Adam Parker from Morgan Stanley recently reported that 88% of the earnings growth is concentrated in 10 companies in the S&P500. See the story here. I looked over the earnings data, and although this statement might be accurate in the context he used to gather this data, and the story doesn’t tell how he came to this conclusion, I do feel this statement is very misleading.
Earnings are really good in a lot of companies, not just ten. Fact is many of the ten he claims are making 88% of the earnings growth aren’t doing anywhere near as well as most of the other companies in the S&P 500 at increasing earnings.
Let’s take a quick look at these ten companies and do some comparisons of their earnings to the rest of the S&P500. The ten include Citigroup Inc. (C), J.P. Morgan Chase & Co (JMP), General Electric (GE), Wells Fargo & Company (WFC), Bank of America (BAC), International Business Machines (IBM), Goldman Sachs (GS), Western Digital Corp (WDC), Apple Computer (AAPL), and American International Group (AIG).
The following is based on the difference of the un-weighted operating earnings of the current trailing twelve months (TTM) and the prior year TTM:
Compared to the prior year’s TTM, Citigroup lost $0.24 per share, J.P. Morgan added $0.01, General Electric added $0.14, Wells Fargo & Company added $0.48, and Bank of America added $0.50 (BAC lost $0.13 in prior TTM, so really only earned $0.37). There were 134 companies in the S&P500 not included on this list that had higher per share increases in the trailing twelve months than these five, and three more matched the $0.50 increase seen by Bank of America. Most of these five companies had average to below average growth.
The remaining five saw much better earnings increases, IBM added $1.66 and there were 24 that did not make the list with larger increases, Goldman Sachs added $4.03 and there were seven better, Western Digital added $6.21 with four better, Apple added $16.49 and AIG added $20.34 (AIG had a loss of $15.81 in prior TTM and is making $4.53 in the current TTM).
Based on the dollar value of the un-weighted per share earnings growth only APPL, WDC, AIG and GS actually made the top ten in earnings growth in the trailing twelve months, none of the rest did.
The way I look at it, earnings growth doesn’t really start until the company reaches zero, before that it is just covering losses. A company can increase earnings and not report a profit, but it is still negative earnings, so I don’t look at it as real “earnings growth”. Not that companies that cover large losses and begin to be profitable aren’t worth investing in, many are, but if we are talking “earnings growth” I believe it starts at zero and goes up.
With that in mind, here is how I see the top ten in per share earnings growth in the past twelve months: Apple added $16.49, Washington Post (WPO) added $15.25, CF Industries Holdings Inc. (CF) added $9.20, Priceline.com Inc. (PCLN) added $8.40, Seagate Technology plc (STX) added $6.62, Western Digital added $6.21, Allstate Corporation (ALL) added $4.87, AIG added $4.53, Goldman Sachs added $4.03, and AutoZone Inc. (AZO) added $3.99 a share.
Note: ProLogis Trust (PLD) added $6.22 but had a $5.41 loss in prior year, being the seventh company with a higher year over year increase than Goldman Sachs. Other than the adjustment made for AIG and the PLD exclusion from the top ten, there were no others that saw losses in the prior year that would have made the top ten, or that were in the top ten that had earnings adjusted.
A few notes on the just finished third quarter: There were 94 companies that reported the highest quarter ever. There were 202 companies that reported TTM that were the best ever. There were 222 that reported their highest third quarter ever. There were 354 companies that increased earnings over the prior twelve months. Many of those that didn’t increase their TTM earnings in the third quarter saw decreases from prior TTM earnings records in the prior quarter(s). Several of the companies in Parker’s top ten, didn’t make it into one of these tallies.

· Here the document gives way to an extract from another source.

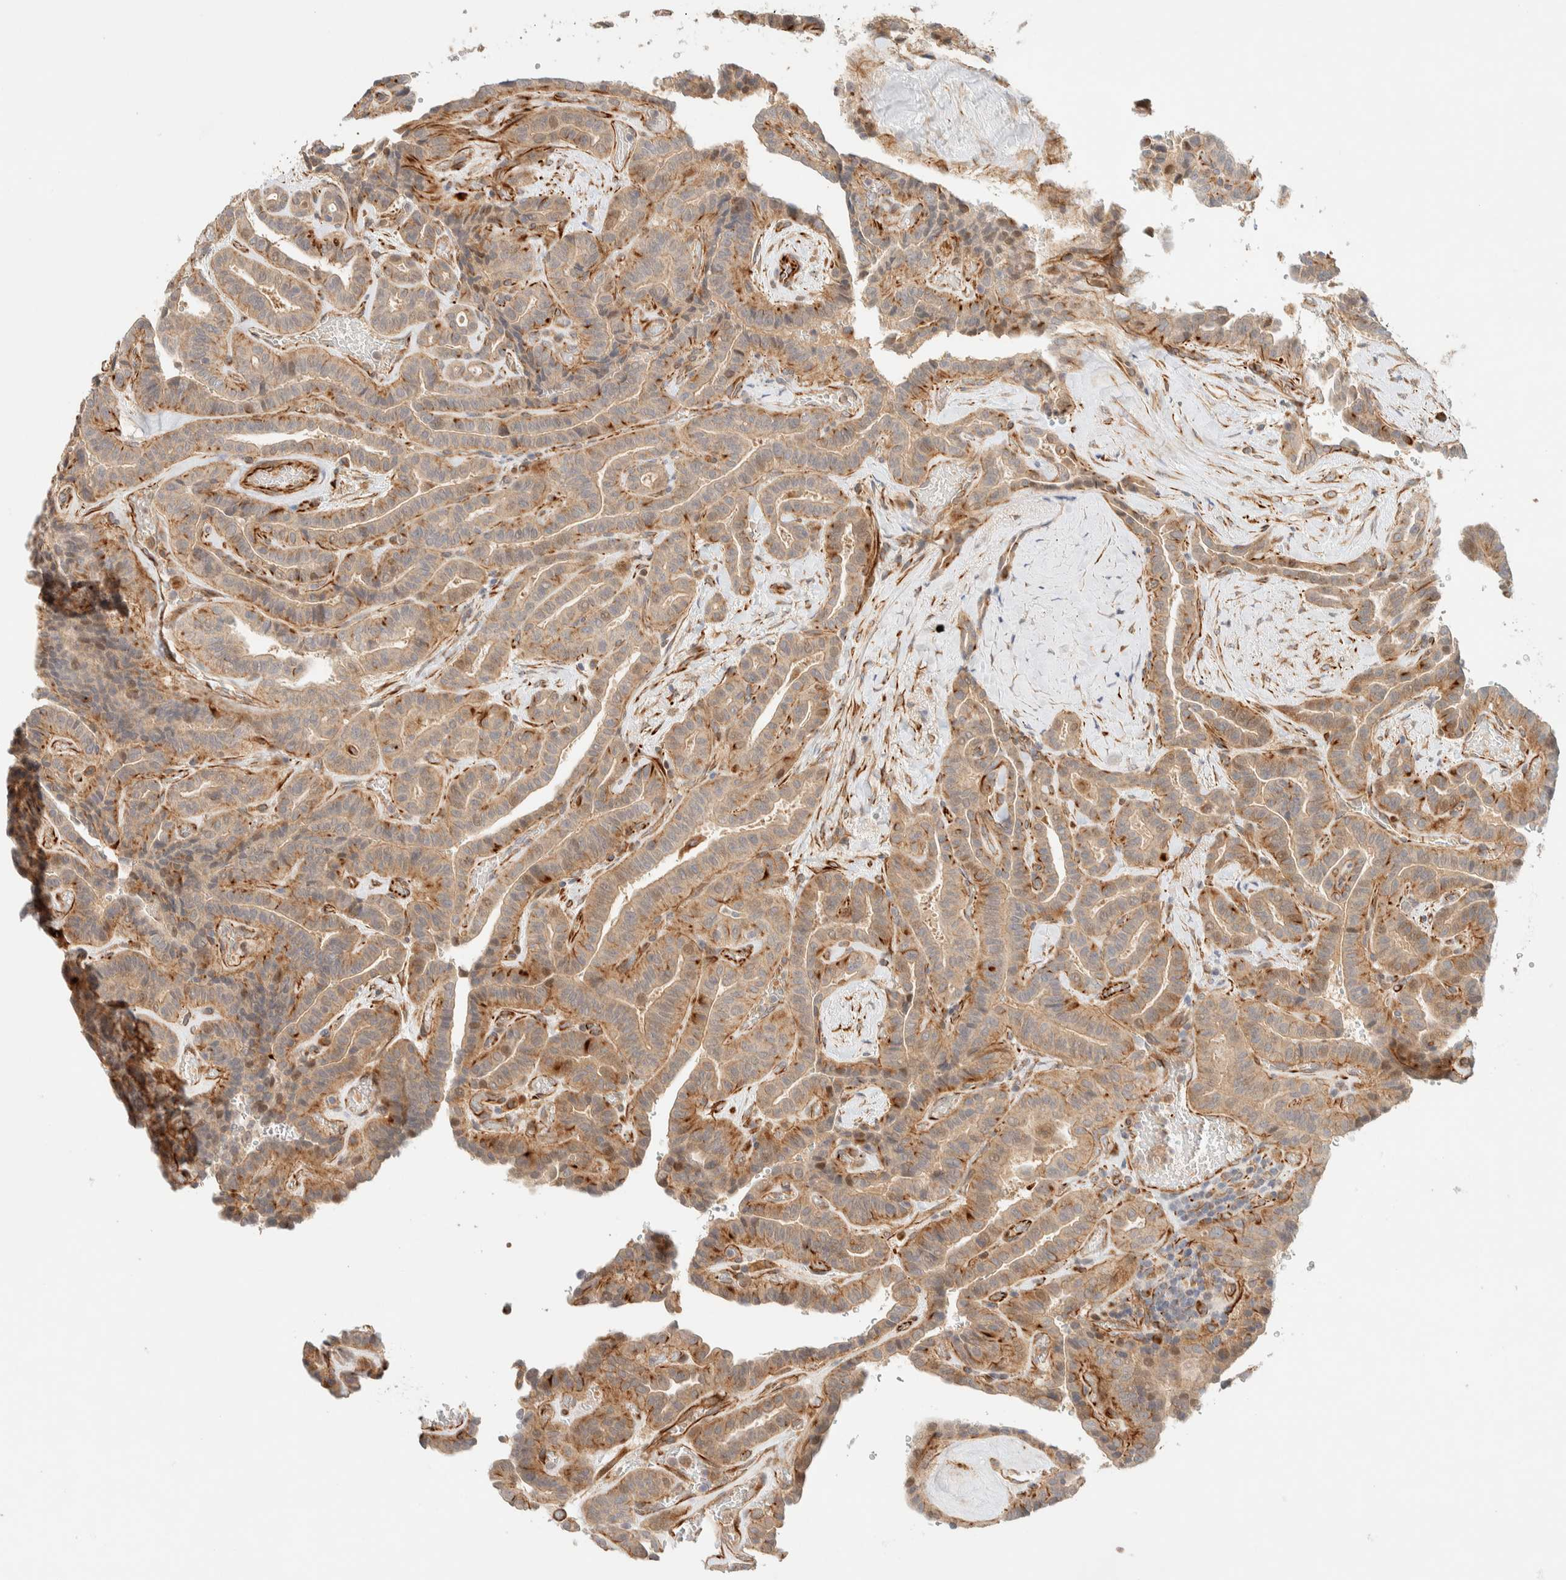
{"staining": {"intensity": "moderate", "quantity": ">75%", "location": "cytoplasmic/membranous"}, "tissue": "thyroid cancer", "cell_type": "Tumor cells", "image_type": "cancer", "snomed": [{"axis": "morphology", "description": "Papillary adenocarcinoma, NOS"}, {"axis": "topography", "description": "Thyroid gland"}], "caption": "High-magnification brightfield microscopy of thyroid cancer stained with DAB (3,3'-diaminobenzidine) (brown) and counterstained with hematoxylin (blue). tumor cells exhibit moderate cytoplasmic/membranous expression is appreciated in approximately>75% of cells. The staining was performed using DAB (3,3'-diaminobenzidine), with brown indicating positive protein expression. Nuclei are stained blue with hematoxylin.", "gene": "FAT1", "patient": {"sex": "male", "age": 77}}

There is a margin of error in the aforementioned statements, although I believe they are fairly accurate. I do not have earnings prior to 2006 on several of the S&P500 constituents, but based on the majority of companies, it isn’t very likely they had higher earnings prior to this time. Also the older data I do have was separate from the data I used to gather this information, so I may have overlooked higher earnings in prior data when screening for accuracy. If by chance some of the above are not the highest ever, they are the highest since 2006.
Many of these sources of information were used in this article.
Have a great day trading,
Disclosure: I have investments in GE, BAC, ALL and PLD. I do not currently have investments in C, JPM, WFC, IBM, GS, WDC, AAPL, AIG, WPO, CF, PCLN, STX, AZO although I have owed several of these in the past and I am interested in some of these stocks. I am currently about 95% invested long in stocks in my trading accounts.
Disclaimer: This article is intended to provoke thought about investment possibilities. Acting on the information provided is at your own risk. You are urged to do your own research, and where appropriate, seek professional investment advice before acting on any information contained in these articles.